The Pogues, Brixton Academy, London

Publication: Financial Times

Author: Ludovic Hunter-Tilney

Date: December 22, 2004

Section: Art, music & theatre

Original Location: Link

The Pogues used to be famous for playing brilliantly shambolic shows. But time has taken its toll: the middle-aged men on the Brixton Academy's stage did not look like they had many wild nights left in them. Even Shane MacGowan, who in the past decade has become more famous for his continued existence than for what he actually does with it, looked comparatively professional: that is to say he stayed upright and remembered his lyrics.

This concert was part of a reunion tour, MacGowan having been booted out of the band in 1991 when his alcoholism and drug use became intolerable. Neither he nor his bandmates have done much of note since. Yet in the 1980s MacGowan was one of pop's best lyricists and The Pogues one of London's most exciting bands, their songs a unique hybrid of punk and Irish folk.

It is hard to imagine music like theirs being made again. Their London-Irish take on traditional Irish music, which involves both a sentimental attachment to it and an adventurous transformation of it, is a throwback to a time before Ireland became one of Europe's most affluent countries and an importer rather than exporter of labour. Rebel songs about Irish nationalism do not have the same purchase in the days of the peace process as they did when MacGowan first sang about the Birmingham Six.

Perhaps that is why the concert took a while to get going.

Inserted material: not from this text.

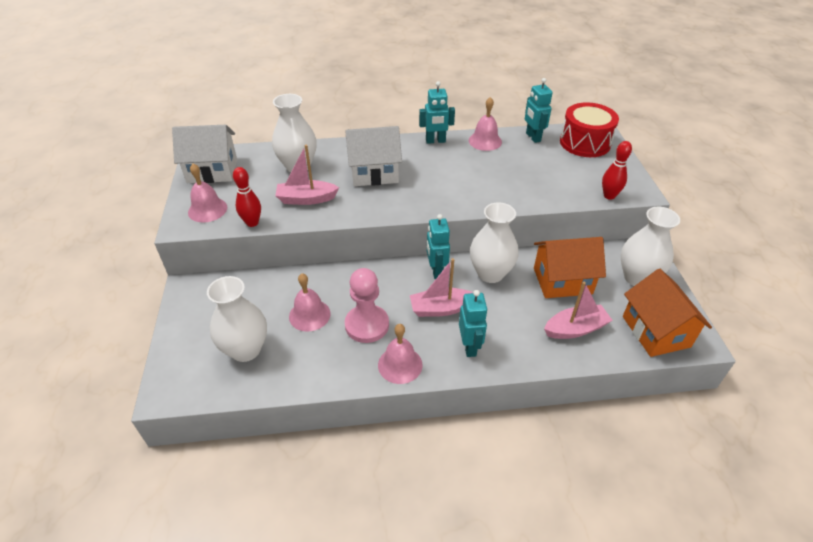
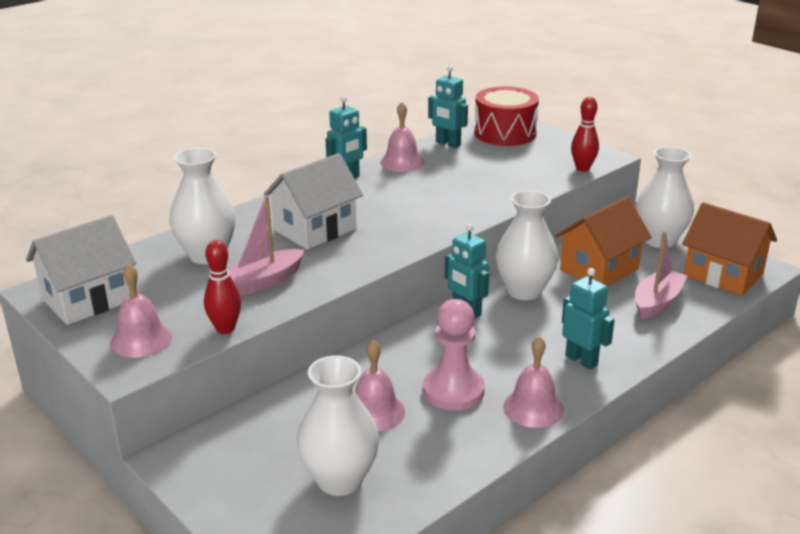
camera: 35 degrees left, 15 degrees down
pink boat [410,258,473,317] -> none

MacGowan seemed to be in a better state than he has been for a long time but the set didn't spark into life until Cait O'Riordan, his old vocal foil, joined him for two duets, one of them the charming ballad A Pair of Brown Eyes.

MacGowan's stagecraft was not up to much: when not singing, he chainsmoked cigarettes and dangled the microphone like a man surprised to find himself holding one. But his vocals were abrasive and full of bite. Hearing him sing Old Main Drag and Fairytale of New York (the only good Christmas song ever written) was to be reminded of a songwriter who once rivalled Morrissey for verbal wit and romanticism. Time cannot take that from The Pogues.